Marie C, Mossiat C, Gros C, Monteil T, Bralet J
Laboratoire de Pharmacodynamie, Faculté de Pharmacie, Dijon, France.
Cardiovasc Drugs Ther. 1996 Nov;10(5):593-8. doi: 10.1007/BF00051002.
Myocardial infarction was induced by rats by ligation of the left coronary artery. Treatment with TM1, a prodrug of SQ 28,603, an inhibitor of neutral endopeptidase (NEP, EC 3.4.24.11), was started 18-20 hours after ligation and was continued for 4 weeks (100 mg/kg, orally, twice daily). Morphological and biochemical parameters were assessed at the endo of therapy. The treatment resulted in a significant reduction of heart hypertrophy, which was restricted to the parts of myocardium hemodynamically upstream of the infarcted left ventricle. The weights of the right ventricle and atria were reduced by 15-20%, whereas the treatment had no effect on the left ventricle and septum weights. Treatment led to an almost complete inhibition of plasma NEP activity and to a slight decrease (-14%, p < 0.05) in plasma ACE activity. Plasma ANF level increased 3.8-fold after ligation, and treatment resulted in a slight ( + 29%) and nonsignificant additional increase in the ANF level. The amount of hydroxyproline in the right ventricle was enhanced by + 207% in control ligated rats and by +140% (NS) in treated rats. These data indicated that prolonged NEP inhibition exerts a favorable effect in heart failure by reducing the development of right ventricular and atrial hypertrophy. These effects may result from an improvement in hemodynamic conditions, leading to a reduction in cardiac preload.

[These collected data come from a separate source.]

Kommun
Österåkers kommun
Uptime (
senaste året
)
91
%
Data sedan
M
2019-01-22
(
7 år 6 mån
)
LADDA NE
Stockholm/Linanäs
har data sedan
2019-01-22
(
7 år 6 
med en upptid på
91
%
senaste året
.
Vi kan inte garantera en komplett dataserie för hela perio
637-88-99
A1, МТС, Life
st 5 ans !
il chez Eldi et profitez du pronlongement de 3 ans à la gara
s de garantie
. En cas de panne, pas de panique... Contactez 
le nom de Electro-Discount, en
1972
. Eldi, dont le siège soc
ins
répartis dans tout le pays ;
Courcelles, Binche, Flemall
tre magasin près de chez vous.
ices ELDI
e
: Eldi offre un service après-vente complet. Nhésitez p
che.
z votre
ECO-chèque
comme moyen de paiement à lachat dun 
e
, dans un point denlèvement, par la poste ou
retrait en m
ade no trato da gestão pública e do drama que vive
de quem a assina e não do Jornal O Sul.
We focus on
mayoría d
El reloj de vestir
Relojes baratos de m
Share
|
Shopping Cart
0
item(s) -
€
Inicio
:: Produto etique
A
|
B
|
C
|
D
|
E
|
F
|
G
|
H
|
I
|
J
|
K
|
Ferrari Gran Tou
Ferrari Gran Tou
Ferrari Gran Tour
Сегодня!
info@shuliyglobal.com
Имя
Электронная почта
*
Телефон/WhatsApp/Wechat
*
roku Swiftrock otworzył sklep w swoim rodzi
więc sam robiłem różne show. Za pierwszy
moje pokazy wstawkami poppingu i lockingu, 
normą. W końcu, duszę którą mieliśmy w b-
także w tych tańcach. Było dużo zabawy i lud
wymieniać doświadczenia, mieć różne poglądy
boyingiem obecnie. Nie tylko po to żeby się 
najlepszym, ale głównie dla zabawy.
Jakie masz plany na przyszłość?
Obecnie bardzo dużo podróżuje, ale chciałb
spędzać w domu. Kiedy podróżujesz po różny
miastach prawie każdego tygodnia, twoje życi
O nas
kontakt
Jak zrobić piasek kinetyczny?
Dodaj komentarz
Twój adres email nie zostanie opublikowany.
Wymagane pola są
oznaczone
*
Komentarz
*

通过结扎大鼠左冠状动脉诱导心肌梗死。在结扎后18 - 20小时开始用TM1(SQ 28,603的前体药物,中性内肽酶(NEP,EC 3.4.24.11)抑制剂)进行治疗,并持续4周(100mg/kg,口服,每日两次)。在治疗结束时评估形态学和生化参数。该治疗导致心脏肥大显著减轻,这种减轻仅限于梗死左心室血流动力学上游的心肌部分。右心室和心房重量减轻了15 - 20%,而该治疗对左心室和室间隔重量没有影响。治疗导致血浆NEP活性几乎完全受到抑制,血浆ACE活性略有下降(-14%,p < 0.05)。结扎后血浆心钠素(ANF)水平增加了3.8倍,治疗导致ANF水平略有(+29%)但无显著统计学意义的额外增加。在对照结扎大鼠中,右心室羟脯氨酸含量增加了207%,在治疗大鼠中增加了140%(无统计学意义)。这些数据表明,长期抑制NEP通过减少右心室和心房肥大的发展,对心力衰竭发挥有益作用。这些作用可能源于血流动力学状况的改善,导致心脏前负荷降低。